I was halfway through a six-mile hike around Burnaby Lake when I got a call, the next day, from a casting director. He wanted me to play the lead actress’ mother in some TV show. I couldn’t believe it. I had to tell him I wasn’t an actress, and that just wanted to be a background extra. He must have thought I was crazy. Some people spend a lifetime waiting for that call, and here I was, declining it!

I think I was taken by surprise. At the time, I just was thinking that I didn’t have any experience at all. I didn’t want to embarrass myself, or disappoint him straight out of the gate. That would have ruined my future chances. I didn’t say any of that, of course. But, he called back 10 minutes later and invited me to be an extra in a TV pilot episode, and said he could email me the details. Call-time would be two days later. I accepted.

“I’ve learned to live my life, rather than my age”

I was nearly sick from nerves my first day as an extra. But dozens of acting jobs later, it’s all more exciting than it is scary. I’ve played twins in an ADT Security commercial. I’ve been in a Charter Spectrum ad. I did some background work for a series called “Impastor.” I’ve had to sing, dance, and wear a bathing suit on camera, all things I never thought I would do.
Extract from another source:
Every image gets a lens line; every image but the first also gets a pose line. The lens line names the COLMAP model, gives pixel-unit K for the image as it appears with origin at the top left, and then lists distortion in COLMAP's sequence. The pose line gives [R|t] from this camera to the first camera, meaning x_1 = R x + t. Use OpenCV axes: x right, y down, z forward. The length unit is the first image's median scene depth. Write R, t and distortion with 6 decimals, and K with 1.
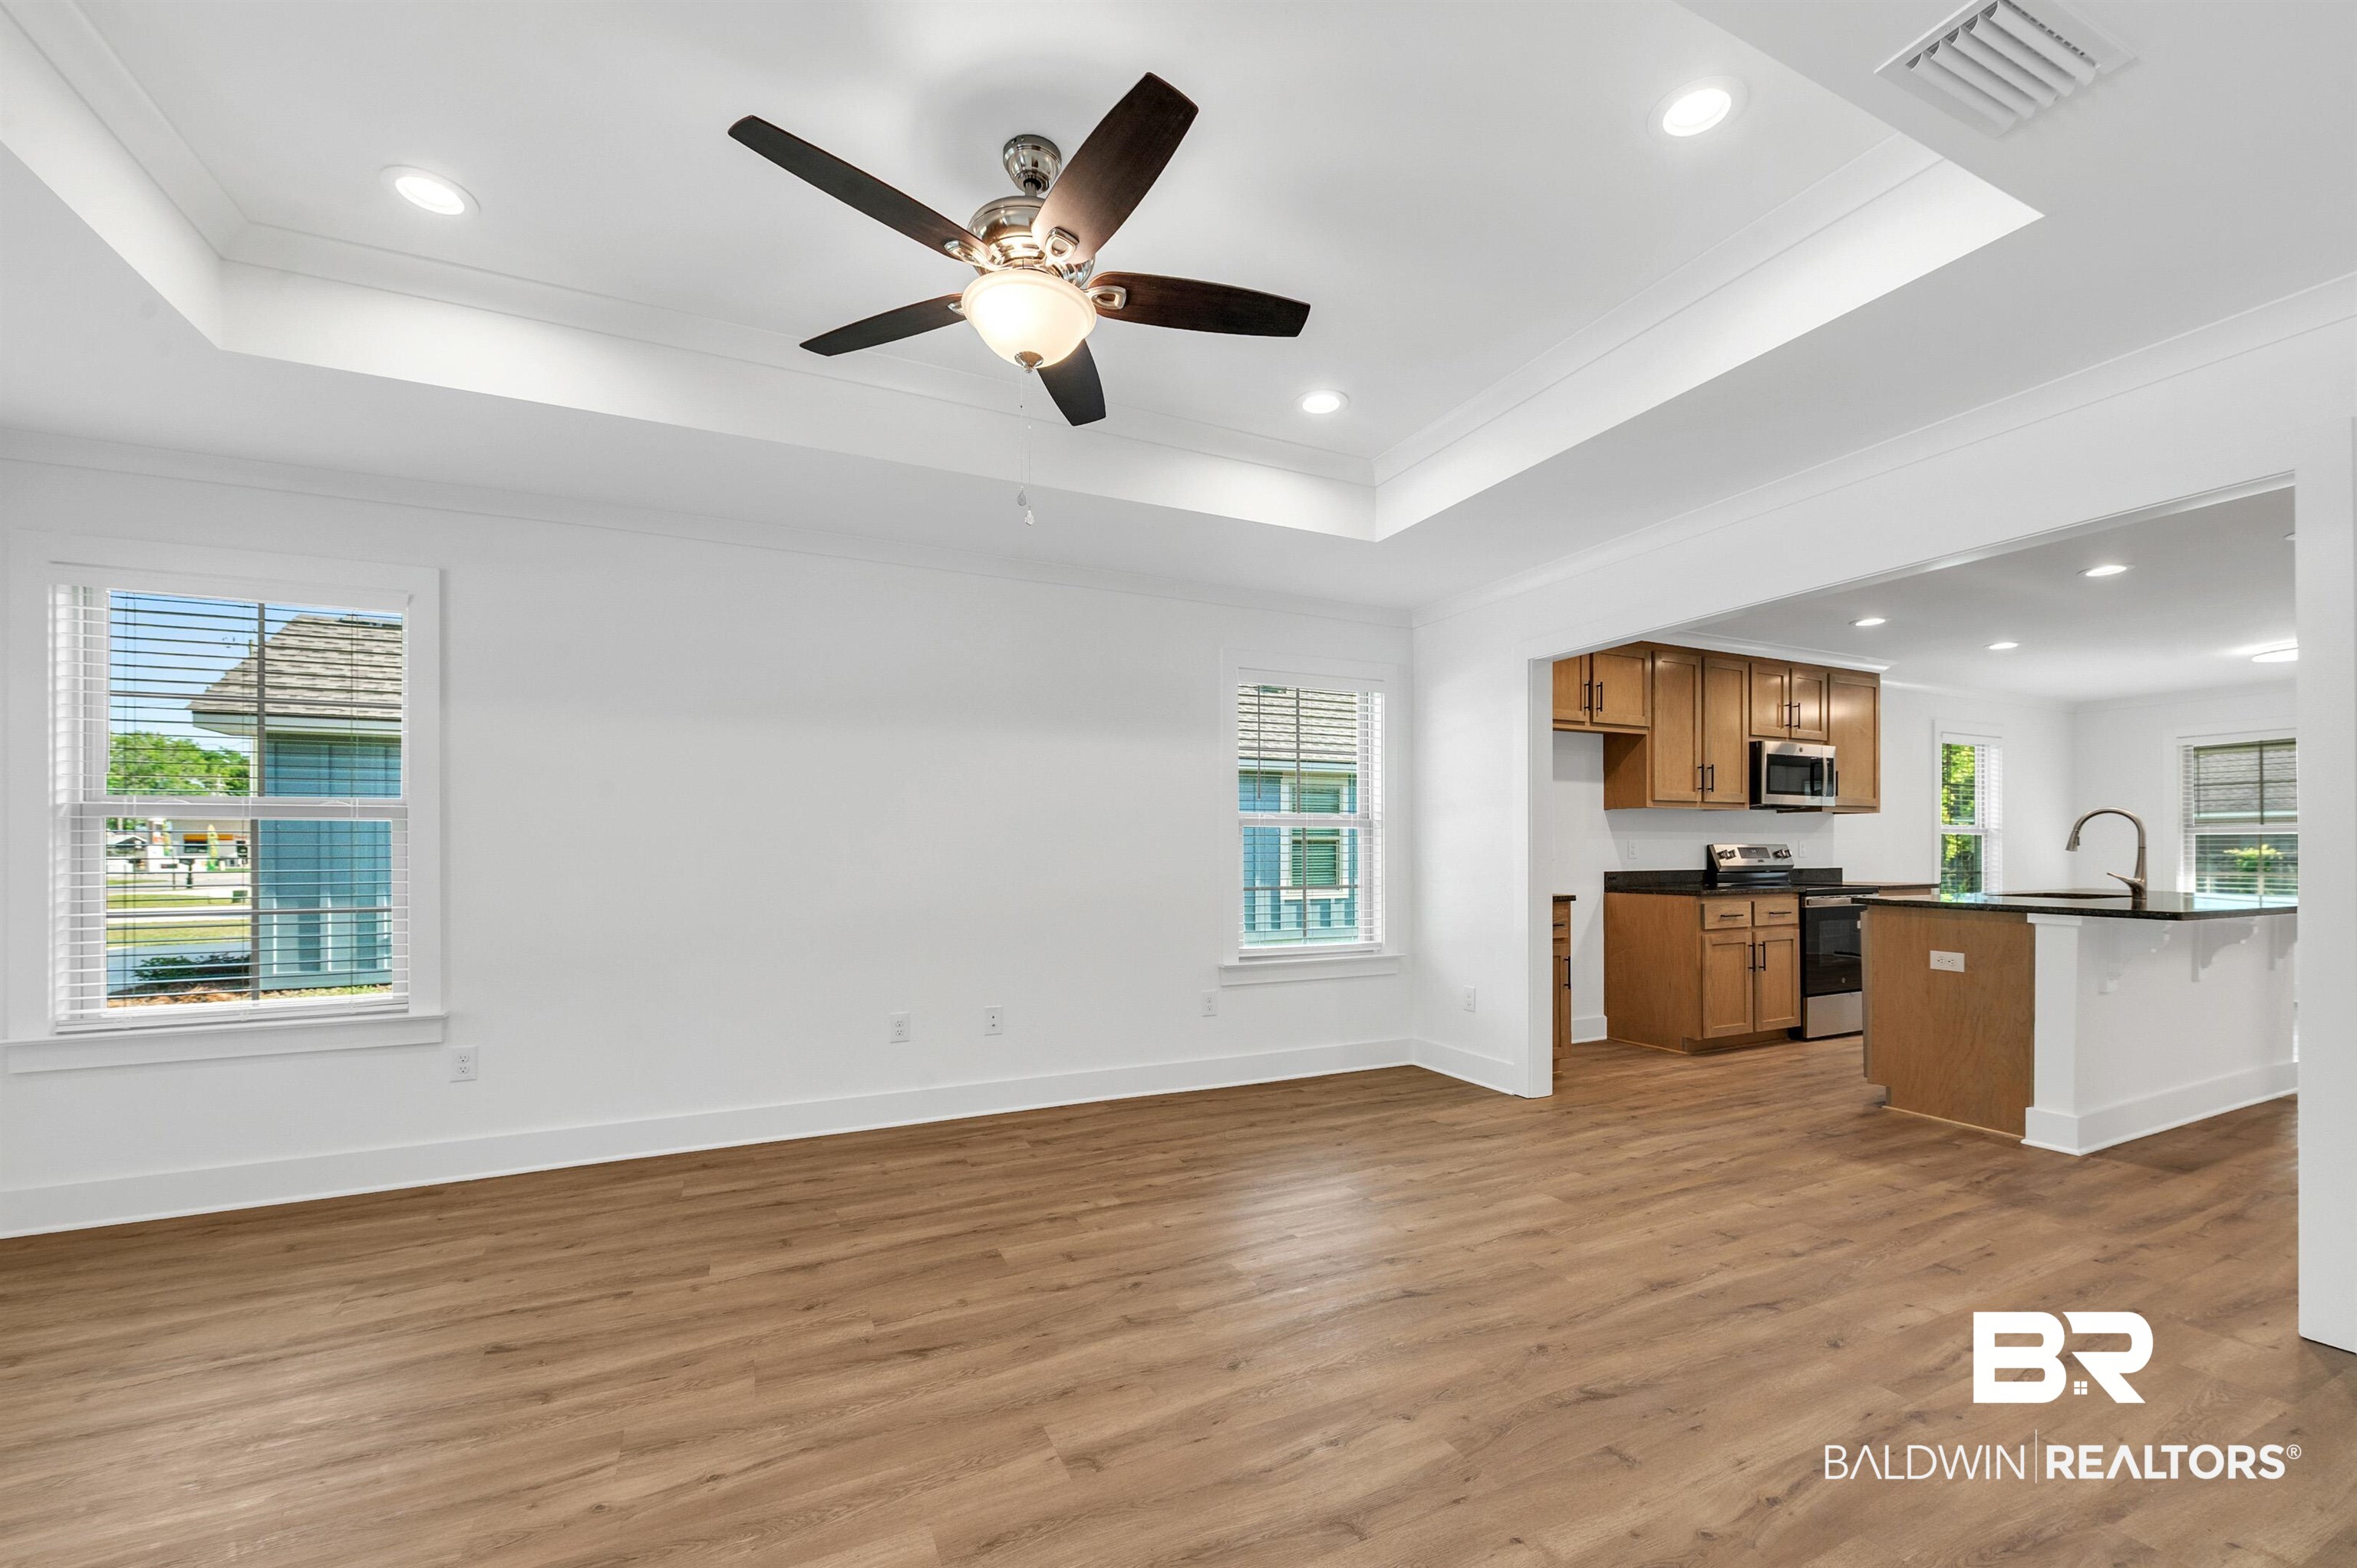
lens RADIAL K [[947.2, 0, 1183.6], [0, 947.2, 846.4], [0, 0, 1]] dist [-0.002547, -0.000078]
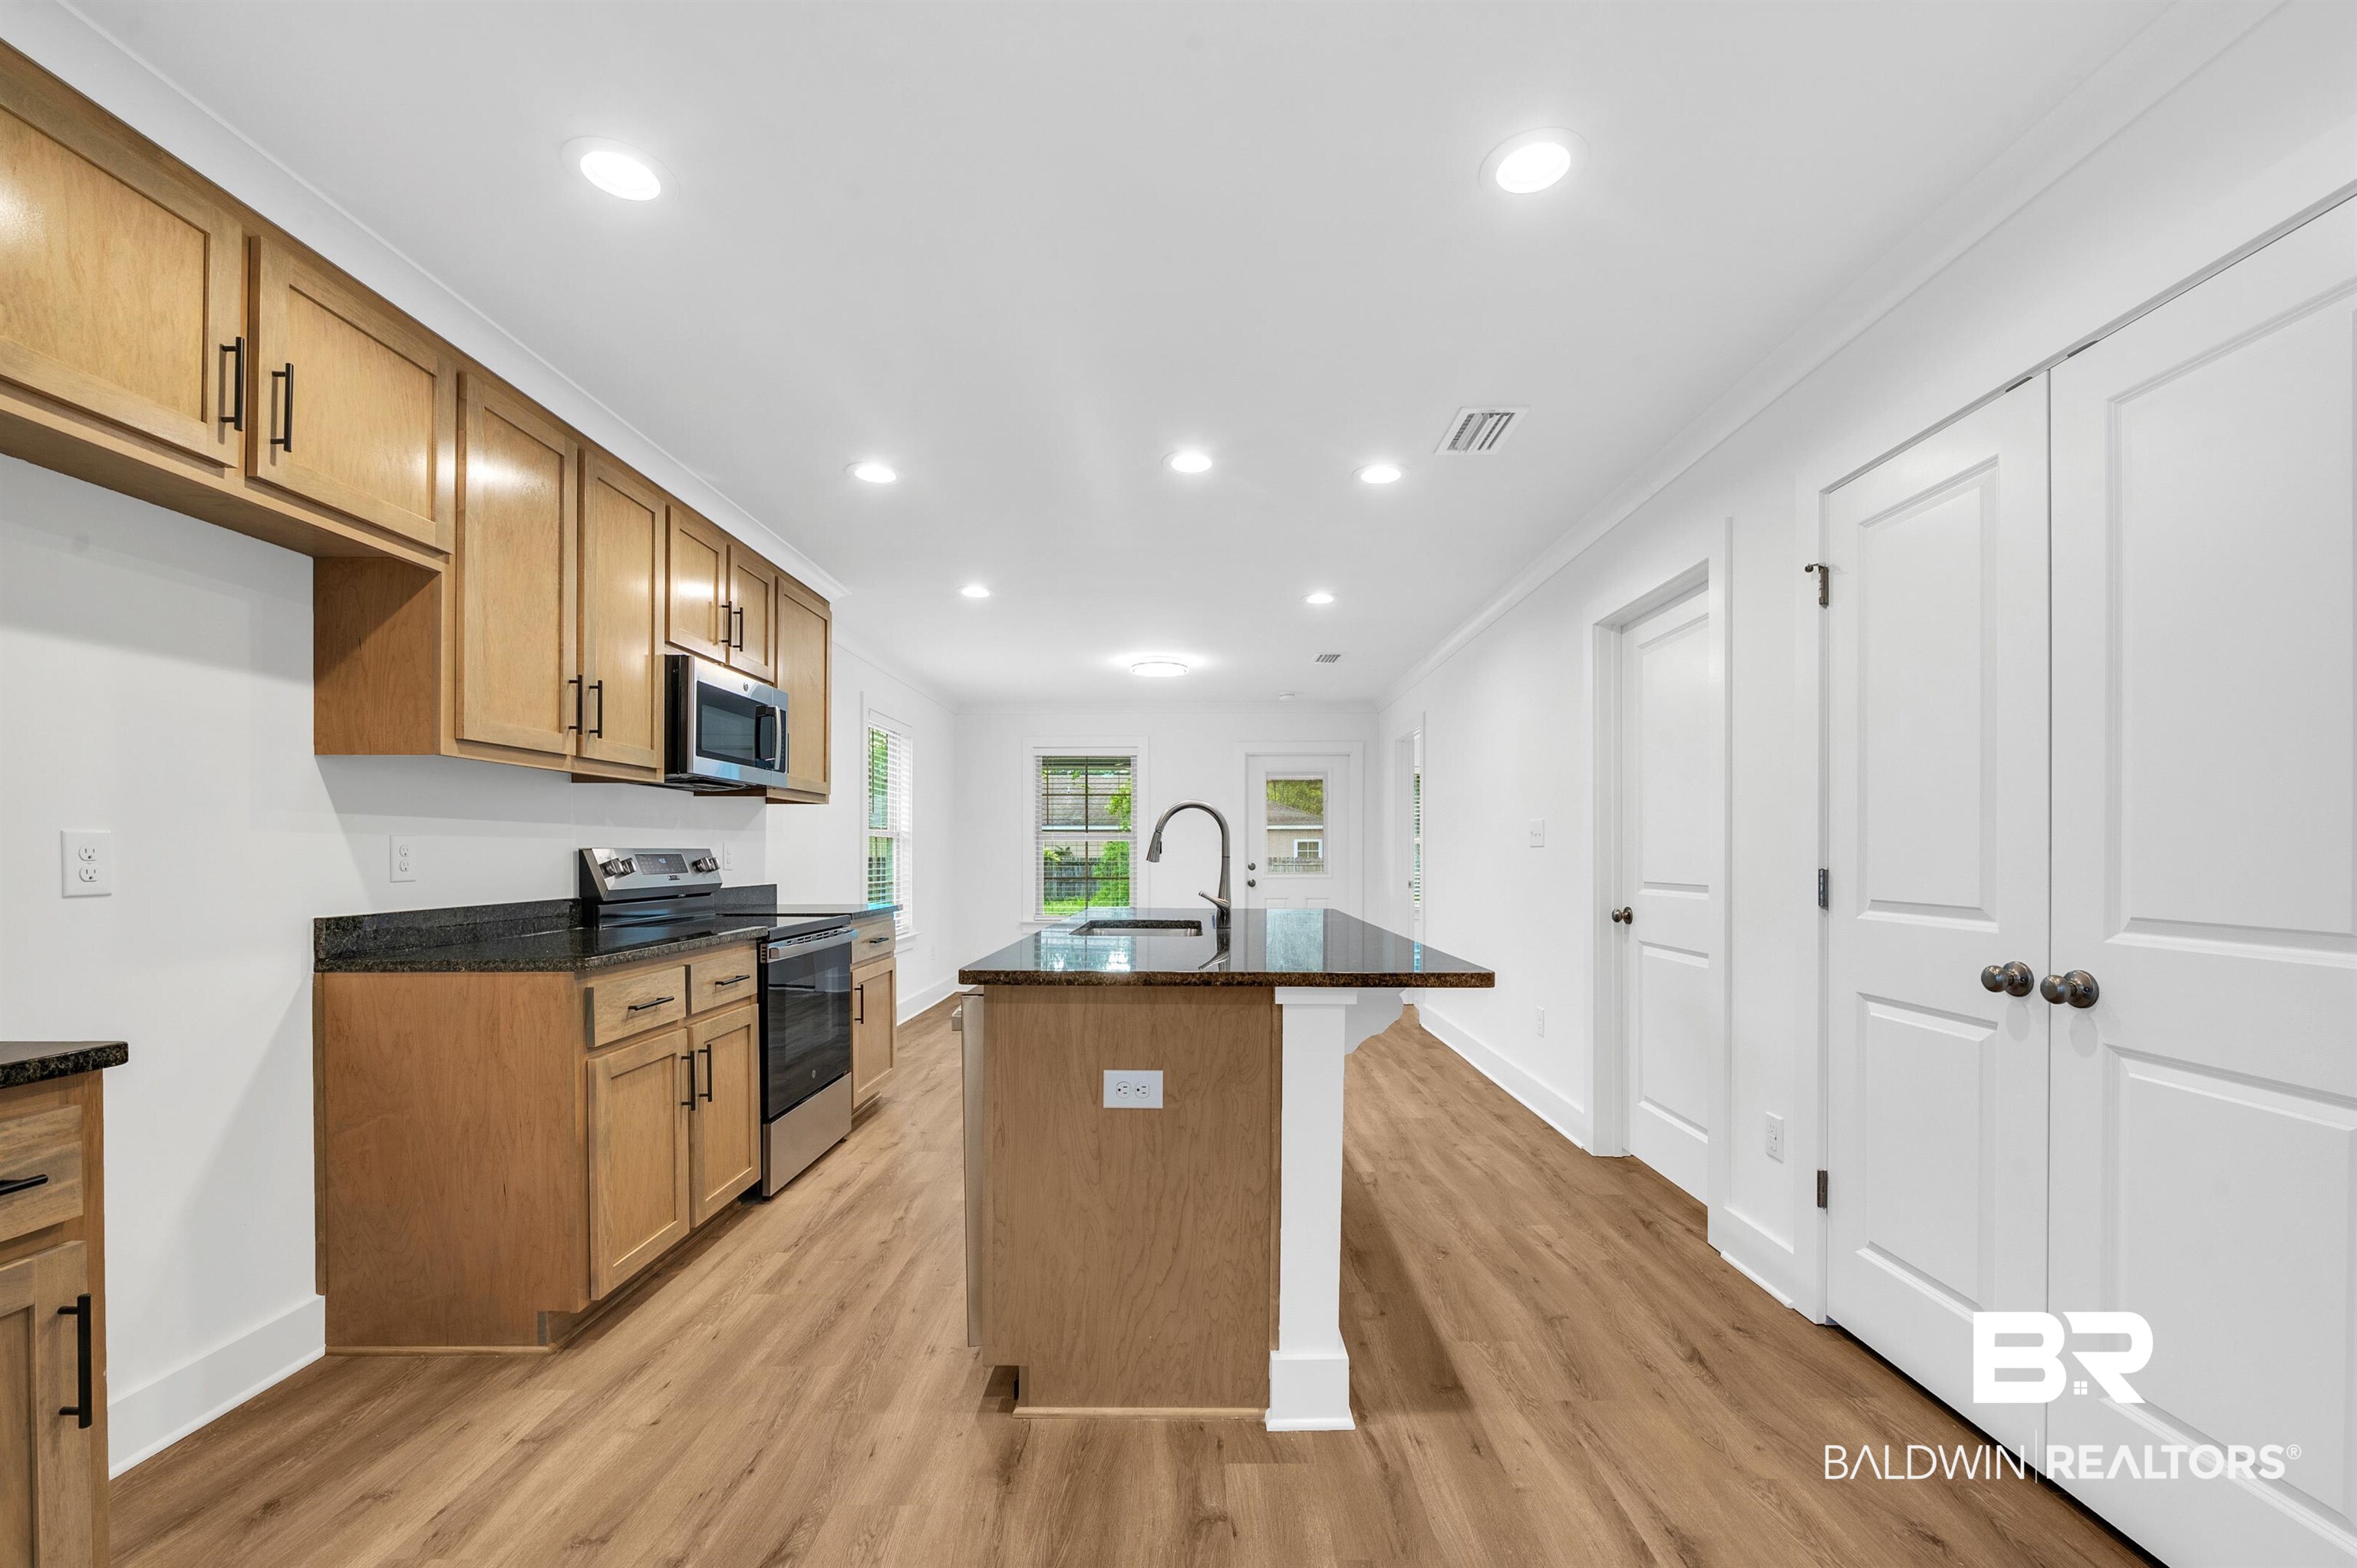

Last year, I was cast in a new sci-fi TV series as an old lady who swallows a rat. I nailed that audition, even though I forgot my hearing aids at home and couldn’t hear a thing.

When the pandemic hit in March, there was just no way my acting career could go on with all those new rules in place, and not without putting others at my senior’s residence in danger. We’re all high risk, and it was safest to continue to isolate in our apartments and avoid auditioning in crowded casting studios.

But I didn’t just give up. Acting had become such fun. So I figured out the Samsung notepad my kids gifted me for my birthday — no small feat, even for someone with over 35 years’ experience in a high-tech lab — and signed up for some acting workshops on Zoom. My coach sent me scripts by email, and I learned to record and submit my own auditions. I ended up trying out for a really big American TV show.

Where I think I’m going with all of this is that this experience has taught me to live my life, rather than my age.

A professional headshot of the author.
Betty Jackson
A professional headshot of the author.

For one, I never thought that I would have a second career at 75. And I never thought I would be having so much fun. For so long, I did what I had to do, to support my two kids and avoid a financial pinch.

I think anyone can do what I did. I’m not so different from a lot of other people. When you get old, you start to lose confidence. You become aware of all the things you can’t do anymore. You can’t remember things, you can’t hear, you can’t do this or you can’t do that. But the more you focus on it, the more you get that way. This is something that I can do. So I am!

A lot of it is luck. But the other part is just attitude — perseverance. I think my agent would say that I’m a late bloomer. But I don’t regret not having done this sooner. I don’t think I would have had the “Who cares?” attitude that I do now. It’s that attitude that lets me try things I never would have tried in my youth. Like acting. At 80 years old, I don’t have any hangups. I don’t have any inhibitions. I don’t have anything to lose.

I still have a lot of life left ahead of me, and these are lessons I’ll carry with me into the future. I think about this lady, a fellow actress, I run into at auditions sometimes. She drives all over the place, and she’s been doing this for years. She sews all her own clothes. She’s always dressed to the nines. She always has a big smile on her face. She’s 88. She’s so full of life. Eight years down the road, that’s who I want to be like.

I want to hold onto my enthusiasm for life.